Archivists on the News: “Hidden in Plain Sight”: Institutional Amnesia and the Archives

Archivists on the News is a series where archivists share their perspectives on current news topics. This post comes courtesy of Alex Bisio, Lead Processing Archivist and Assistant Librarian at the University of Oregon.

Late February’s news cycle was dominated by yet another political scandal. Rather than the now familiar chorus of collusion, corruption, and congressional gridlock, this state-level scandal turned the national conversation toward personal accountability and the pervasiveness of racism in American culture, particularly in the recent past. The governor of Virginia, Ralph Northam, was discovered having allegedly appeared in blackface with a classmate dressed as a member of the Ku Klux Klan at a medical school party, which was documented in a photograph that was later published in the school’s 1984 yearbook.  Northam first confirmed and then denied that he was the individual in the yearbook picture. It was later discovered that two other individuals in the Virginia government had their racist actions preserved in their own college yearbooks.

White America took yet another moment to be aghast at the “revelation” that even as recently as the 1980s blatant celebrations of racism have been, and still are, incredibly common on college campuses all over the country. In this case, it could be cynically said, white America may have been more aghast at the revelation that evidence of these celebrations can easily be found by anyone at any college library or archive.

Indeed, this event in Virginia politics sent scores of student journalists to their own libraries and institutional archives, where many learned not only about past campus culture’s ties to racism, but about where that information could be located. “These documents are easily available,” wrote the editorial board of the Minnesota Daily, the student newspaper at the University of Minnesota, Minneapolis, “All yearbooks are available publically, free of charge, in the basement of the Anderson Library. Examples of racial bigotry are hidden in plain sight and no one really talks about them.” 1

Students weren’t the only ones who were prompted to start looking at how evidence of racism has been preserved in the historical record on college campuses. Administrators at several universities, possibly eager to “get out in front” of a potential scandal of their own, were quick to make statements condemning their institution’s racist past. A few universities have set up taskforces of administrators, faculty, and librarians to specifically examine yearbooks, both digitized and print, for what one university euphemistically termed “images of concern.” 2 It is unclear, however, what will be done with the images when the reviews are completed. Other institutions preemptively published statements regarding the potential for offensive content in their holdings while defending the practices of preserving their history. 3

Perhaps surprisingly, none of the institutions that reviewed yearbook content suggested removing historical student publications from the web or the stacks. On the contrary, many were vehemently opposed to doing so. “The offensive and racist images in our yearbooks cannot be erased any more than they can be forgotten. They are a permanent part of our record,” wrote Emory University President Claire E. Sterk in an email to her campus community, “Much as I despise what those images represent, I think it is important that Emory’s yearbooks continue to be accessible online.” 4

Certainly, it is encouraging to see college students and administrators working with librarians, archivists, and historians to confront the sins of the past rather than bury or deny them. However, the documents that reveal evidence of the often racist, sexist, and classist culture that has flourished in some of the most hallowed halls of higher education in America, were never hidden. College and university archives have been actively maintaining these kinds of documents and making them available to the concerned, or simply curious, for decades. Archivists are, furthermore, becoming more visible participants in these important conversations about the preservation and presentation of American history and culture. Is the specter of scandal, and the desire to control the media narrative surrounding that scandal, really the only time stakeholders will highlight the value of archival resources and demonstrate how institutional archives inform, and sometimes complicate, the place of campus culture in broader conversations about race, sex, and class in American history?
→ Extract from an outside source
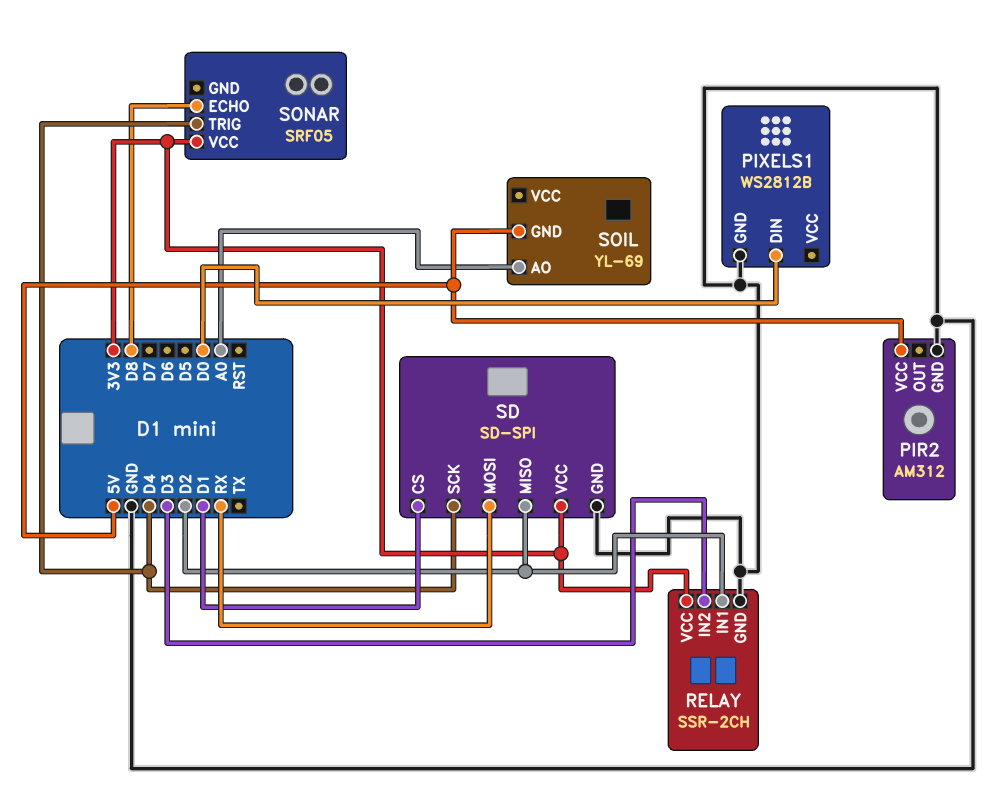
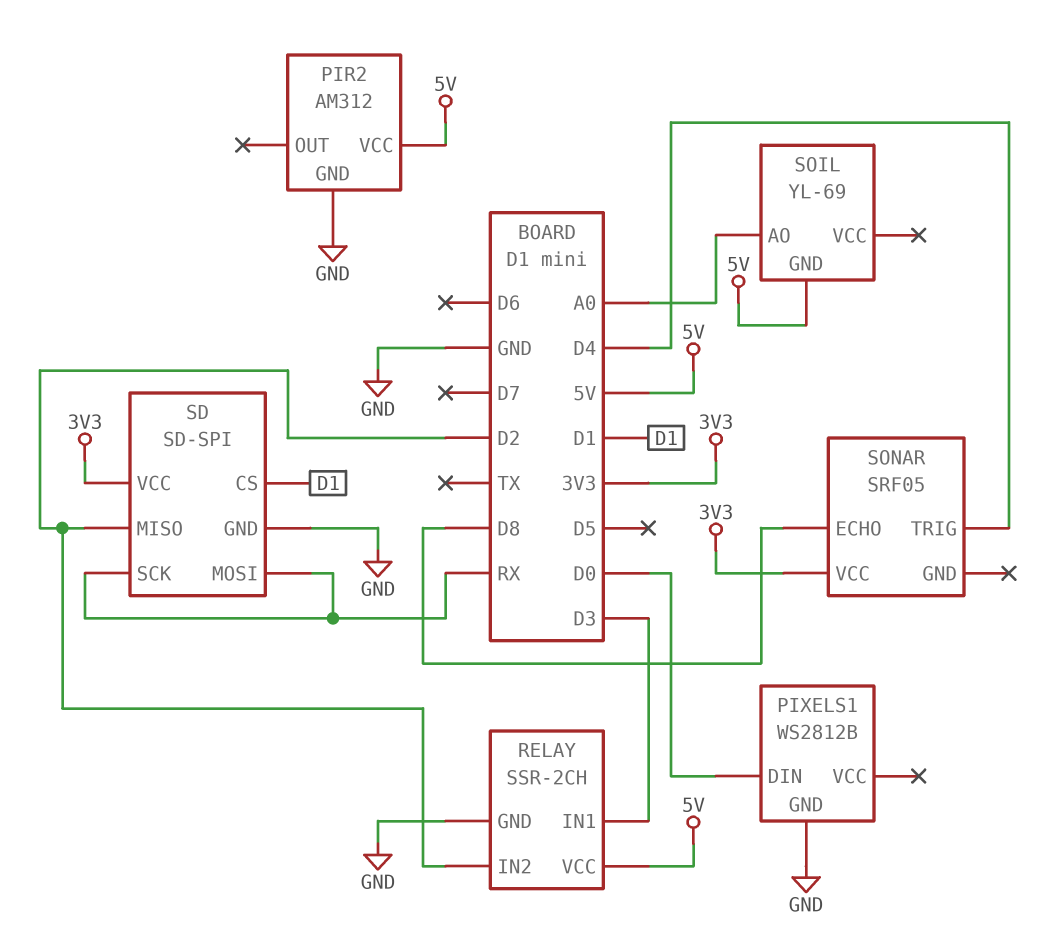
RELAY pin IN1: D2 -> D3
RELAY pin IN2: D3 -> D2
RELAY pin VCC: 3V3 -> 5V
SD pin SCK: D4 -> RX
While it seems as if little has truly resulted from February’s media frenzy, (Ralph Northam, for example, has refused to resign from office) we can hope that white Americans will not settle back into a kind of collective amnesia about racism’s fervent hold on American institutions, even the progressive intuitions that claim to know better. We must also hope that if and when this kind of scandal floods media outlets again, that people in higher education, particularly administrators, will not suffer from the same amnesia. If we are genuine about our commitment to confronting the history of prejudice and inequality on American college campuses and dealing with the legacy in a tangible way, we cannot act surprised that these problematic documents exist and attempt to deal with the fallout as a public relations crisis. We cannot distance ourselves from the past and forget about the pain we have inflicted, only to remember when it is politically convenient to do so.


“Editorial: Acknowledging Racial, Discriminatory Historical Practices on UMN Campus.” The Minnesota Daily. February 17, 2019.

Samsel, Haley. “In Review of Yearbooks, American University Officials Uncover Fifteen Photos ‘of Concern.’” The Eagle. February 12, 2019.

“Offensive Content in Our Collections.” UMD Special Collections & University Archives (blog), February 26, 2019.

Stirgus, Eric. “Emory University to Create Commission to Review Racist Yearbook Photos.” Atlanta Journal-Constitution, February 20, 2019.